I would run away from that option, personally. Run like the gold medal is at stake and your mama is watching in the stands.

I know that's difficult because, on paper, it absolutely looks like a primo golden ticket to get into CRNA school. And in a way, it certainly is. And it IS a phenomenal experience, let me tell you.

BUT!!!! My fear is that if you take it, you may end up not succeeding, or even just bowing out due to the incredible pressure and stress, and then potenially not have the best references from that job due to not being able to perform up to their standard.

Summary: it's a big risk.

I did float for three years and yes, I really loved it. But it wears on you...always, always, ALWAYS, being on a short staffed unit, always having crazy assignments, and unequivically needing to be an absolute Jack of All Trades as soon as you step on the ground.
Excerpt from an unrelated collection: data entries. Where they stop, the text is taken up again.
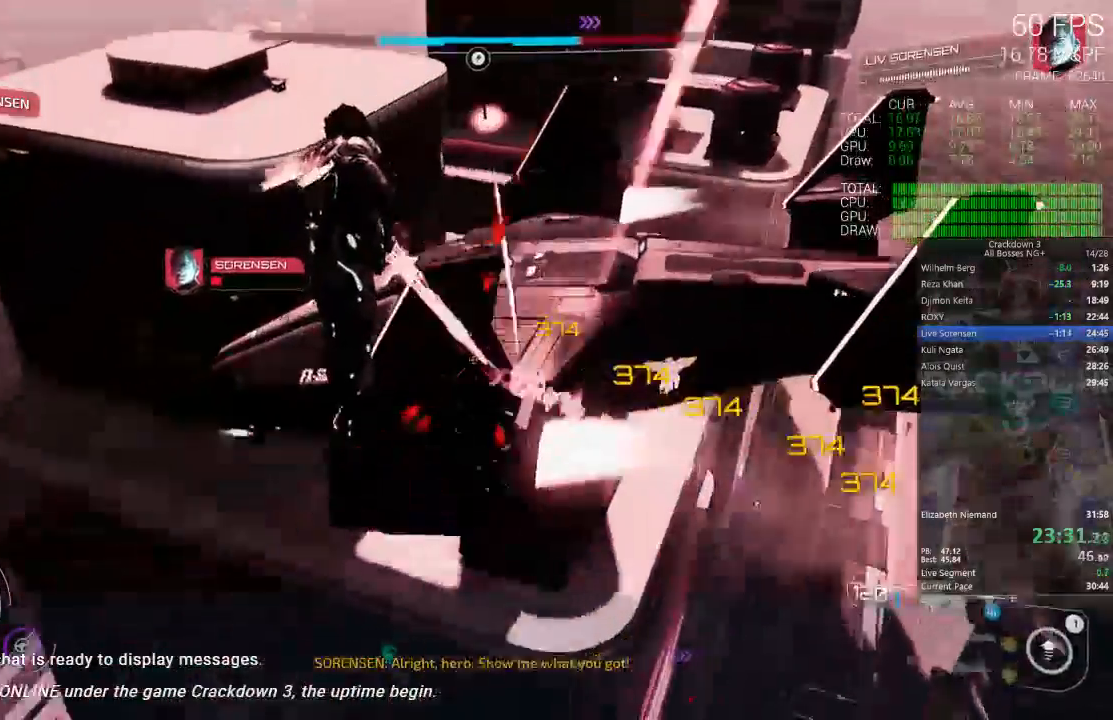
{"buttons": ["A", "L2", "R2"], "left_stick": "up-left", "right_stick": "center", "events": []}
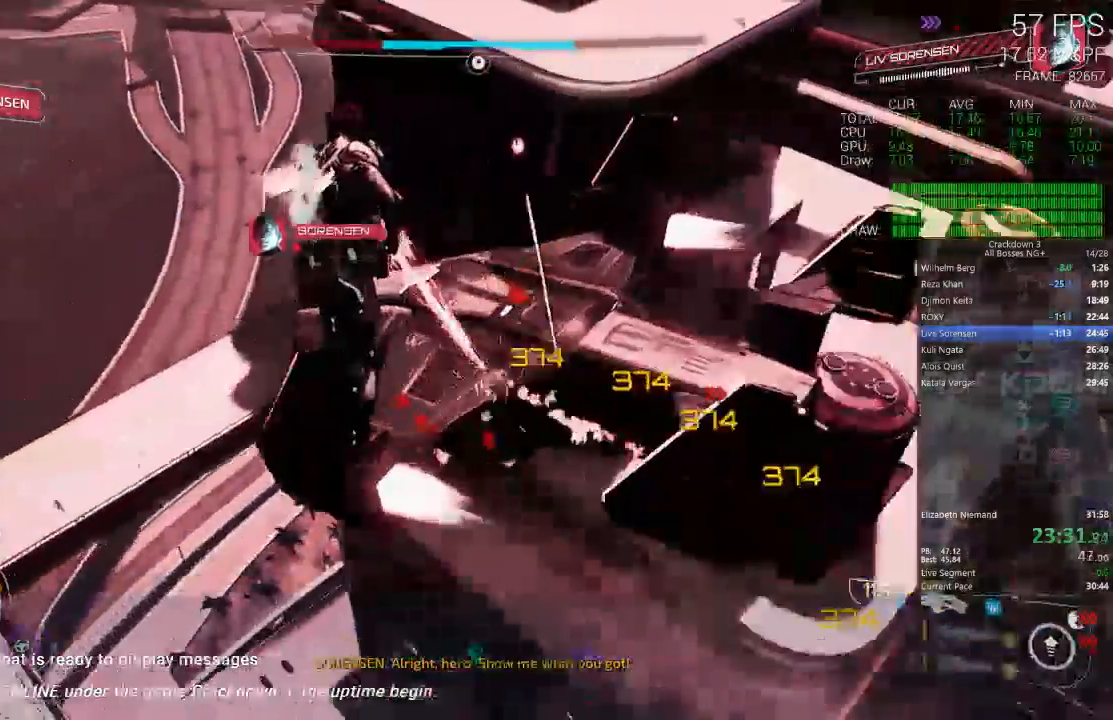
{"buttons": ["A", "L2", "R2"], "left_stick": "up-left", "right_stick": "center", "events": []}
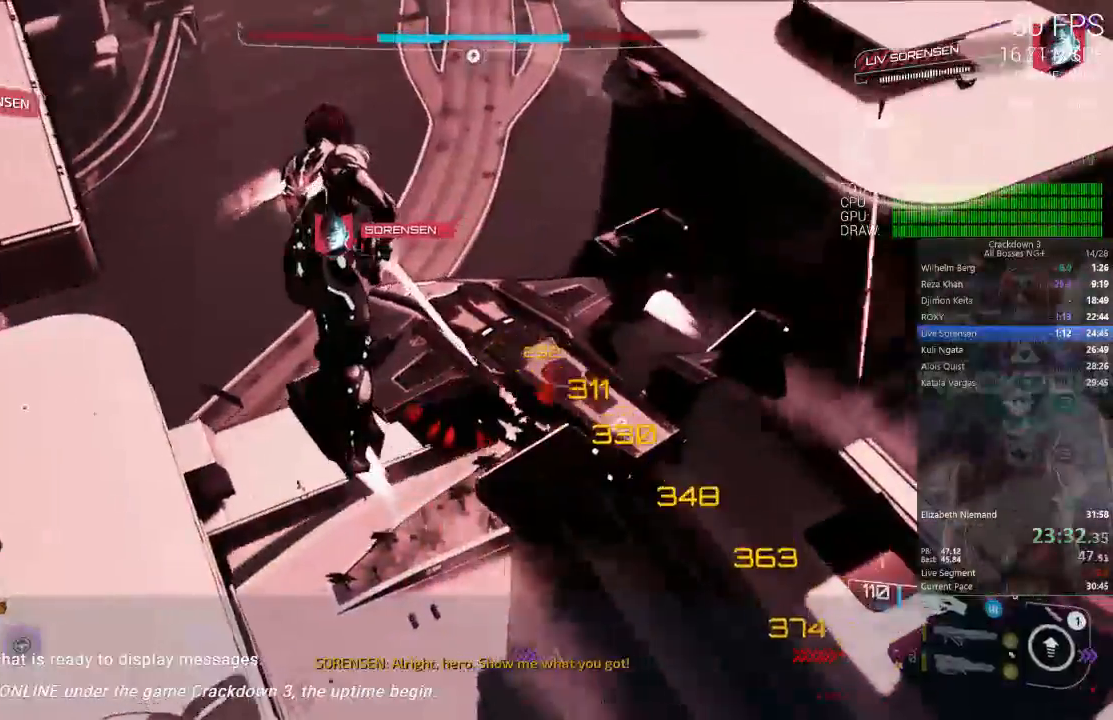
{"buttons": ["A", "L2", "R2"], "left_stick": "up-left", "right_stick": "center", "events": []}
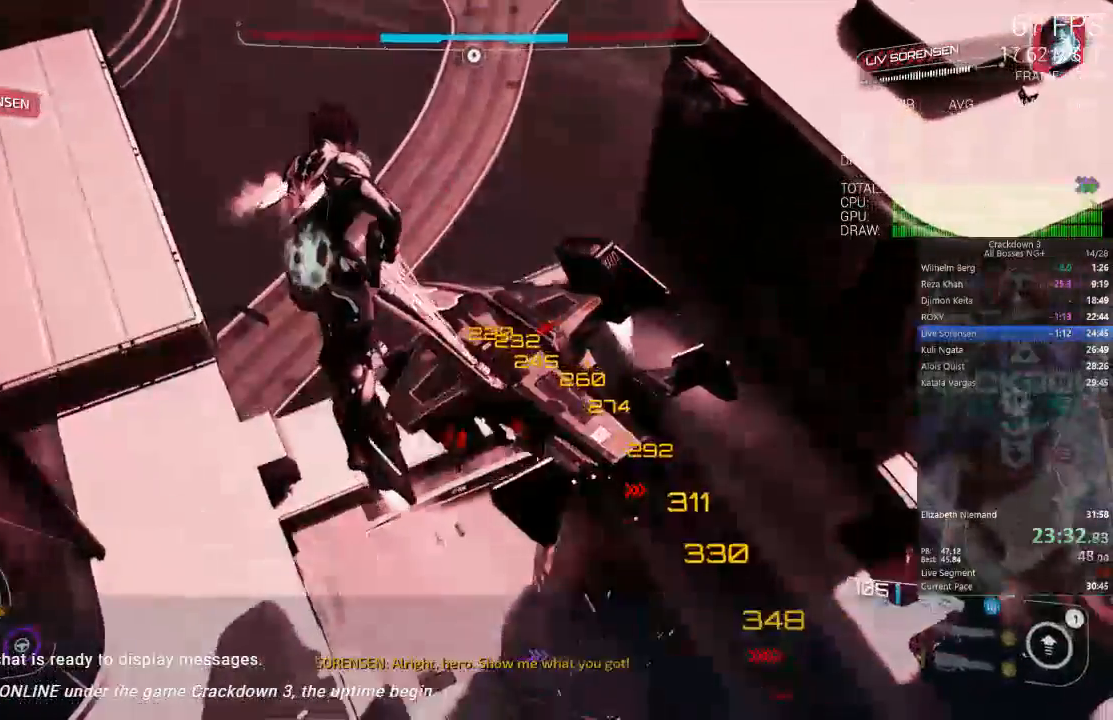
{"buttons": ["L3"], "left_stick": "up-left", "right_stick": "up-left", "events": [[183, "A", "up"], [233, "L2", "up"], [250, "L3", "down"], [250, "R2", "up"], [383, "right_stick", "up-left"]]}
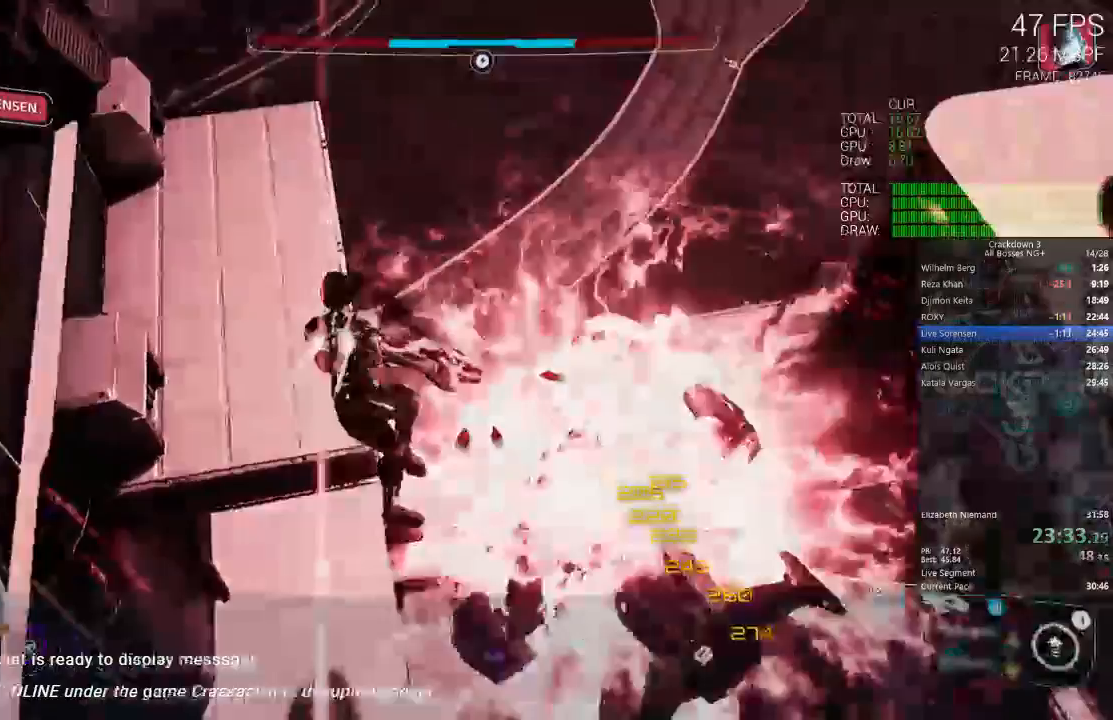
{"buttons": [], "left_stick": "up", "right_stick": "center", "events": [[33, "L3", "up"], [250, "right_stick", "center"], [350, "left_stick", "up"]]}
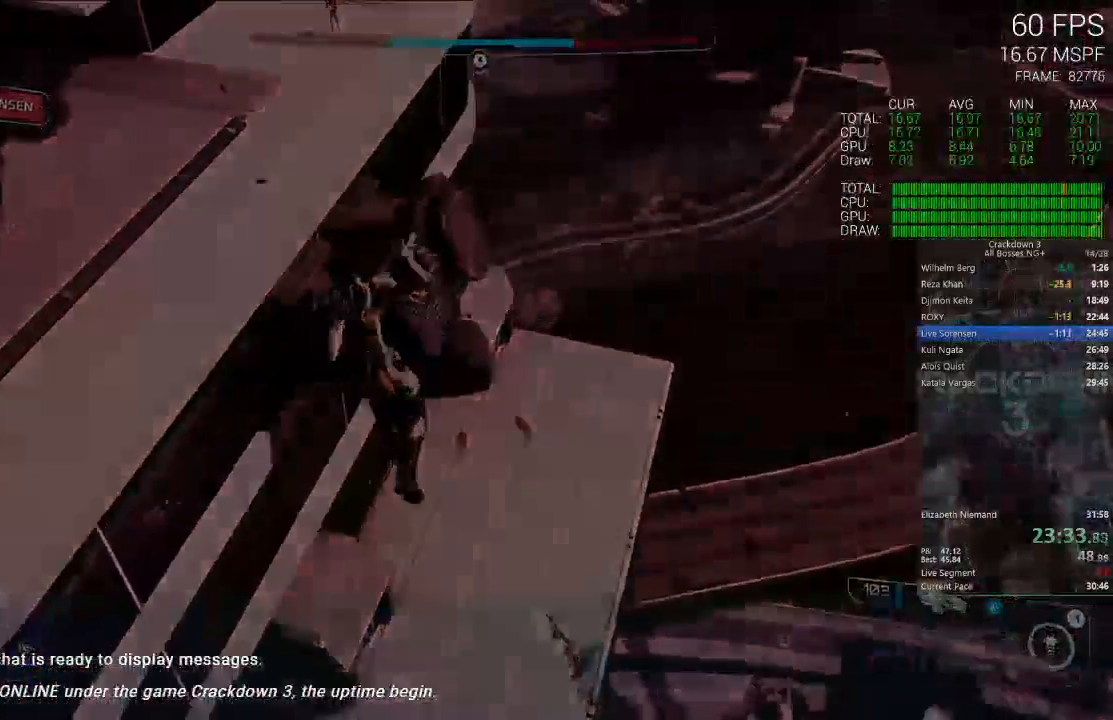
{"buttons": [], "left_stick": "center", "right_stick": "center", "events": [[50, "left_stick", "center"]]}
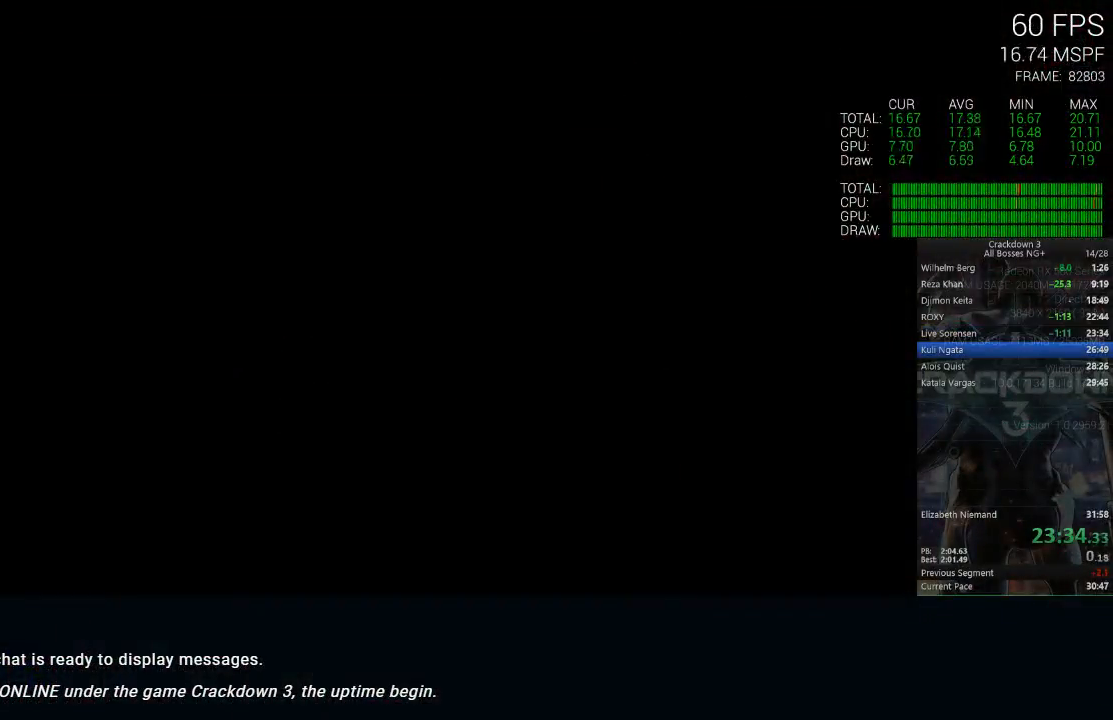
{"buttons": [], "left_stick": "center", "right_stick": "center", "events": []}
Can you shadow a float nurse to get a feel for it? Really talk to them and get a feel for how exactly that float pool operates?

I would take ER, get my feet planted solidly underneath me, and then consider transferring at a later time. Or just go straight into one single ICU. Going into ICU is absolutely possible as a new grad; 16 years ago, that's what I did.

But an ICU float pool as a new grad? I wouldn't touch that with a 10 foot pole. I could be wrong...but I doubt it.

Best Wishes,

Eris

Personally I would go for the ED job. Working in one department gives you a chance to find some mentors, really get to know how one department works and in ED you get a lot of exposure to different patient conditions. For a new nurse, supportive personal relationships with your coworkers will really make that first year tolerable.

A float nurse is an outsider in every unit. You are the hired help, here to fill in for the shift. That is not to say that your fellow nurses will be unkind or unsupportive, but you are not one of the regular staff. This would be a lot to handle for a new grad.

Critical care float pool? Not something I would ever have considered as a new nurse. You will be busy learning how to be a nurse, let alone working on numerous critical care areas. I just don't think it is appropriate or safe for patient's.

Specializes in critical care, ER,ICU, CVSURG, CCU.

ER, hands down

Specializes in ED, Pedi Vasc access, Paramedic serving 6 towns.

ER for sure! Well I am assuming you desire to care for pediatric patient? If you want to care for a adults more than kids go with the float ICU, otherwise I would definitely pick the pedi ER!

Annie

Specializes in ICU.

Sounds like a pretty extensive orientation. I would take the critical care float.